The Hotline imposes certain criteria on itself: no hearsay about a politician’s personal life or children, no personal attacks, and no jokes (except to recap late night TV shows), just straight coverage. “But at some point it’s open season — for example Jenna Bush,” explains Todd. “We try not to stretch the envelope — for example, no [Rep. Gary] Condit until it hit mainstream.” It took only one mistake to show the need for strict standards, he says: “We quoted [Matt] drudge too early in his career. Now we qualify him under ‘gossip.'”
Journalists will do almost anything for a mention. One TV producer regularly dropped off a tape of her show for The Hotline, accompanied by a box of doughnuts. Mary Matalin collected pennies on TV’s “Equal Time” to buy a subscription. Some pundits orchestrate sound bites with The Hotline in mind, and journalists may e-mail advance copies of their stories.
A weekly Hotline TV show is in the works.
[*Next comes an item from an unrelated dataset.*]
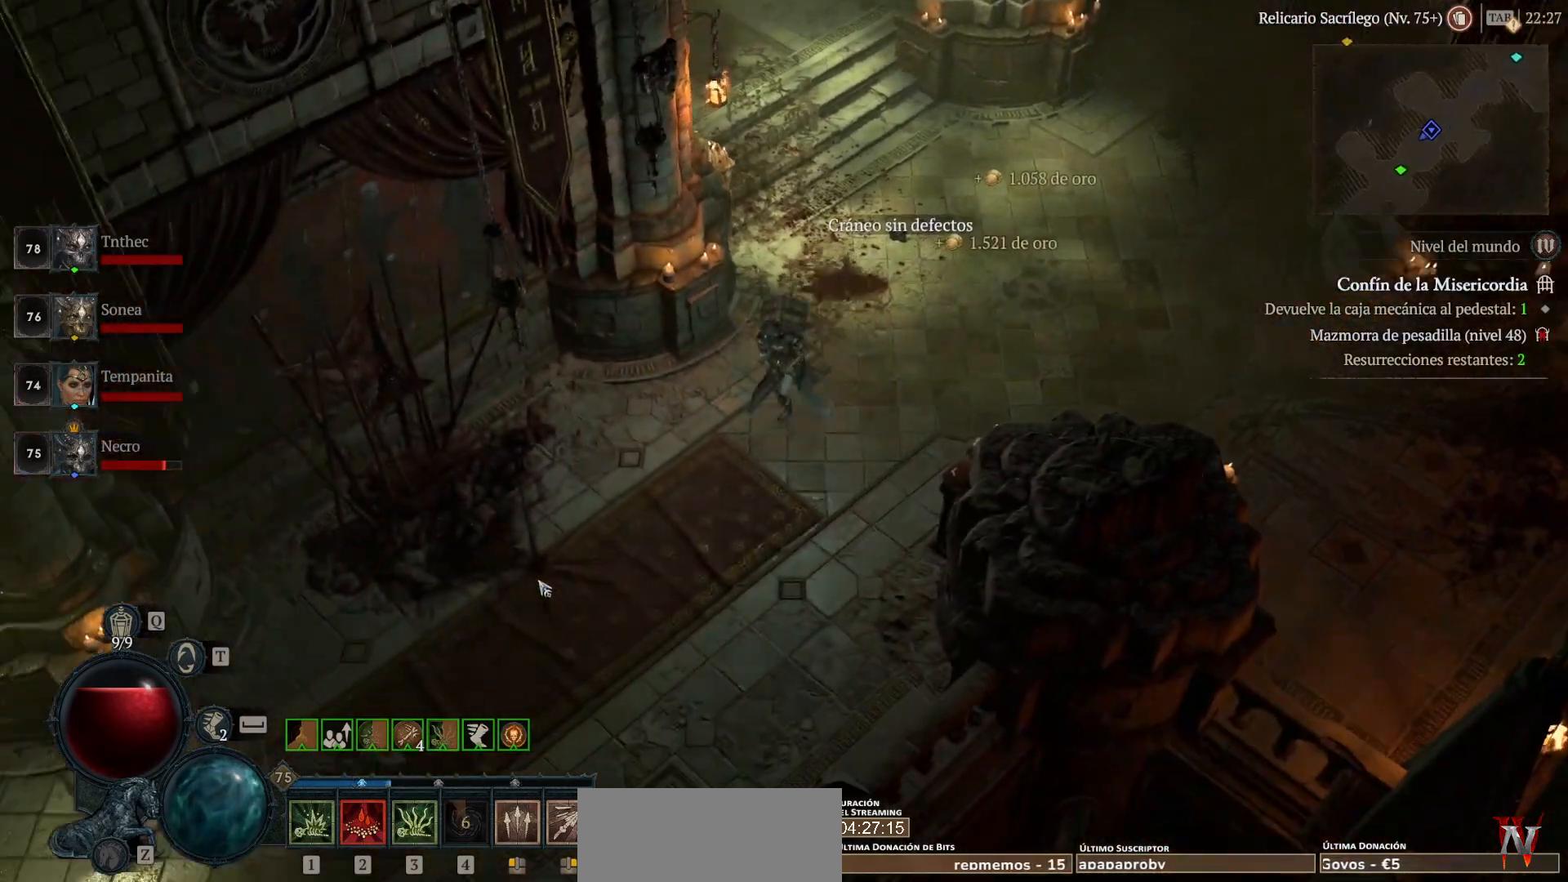
{"keys": [], "mouse": ["left"], "events": []}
Todd envisions the TV show, like the online publication, as “a ‘SportsCenter’ for politics.” Its mantra, according to producer Ann Klenk, is the “politics of joy.”
“The new generation of journalists use The Hotline as a research tool for trend-spotting,” says Todd. “We’re an early warning system for people.” In fact, Todd says, when used properly, The Hotline can take the place of a staffer or two.
Is The Hotline a news outlet or a digest or more an interpretive zine — or a totally new type of news organ? Whatever it is, The Hotline gets its staying power, according to its editors, from its “pro-both-party” ideology. “We cover the coverage,” explains Todd. Essentially it deconstructs the news. “Some people think power is knowledge, but we give people pure knowledge,” he says. “We give them the access through conversation to get in the door.”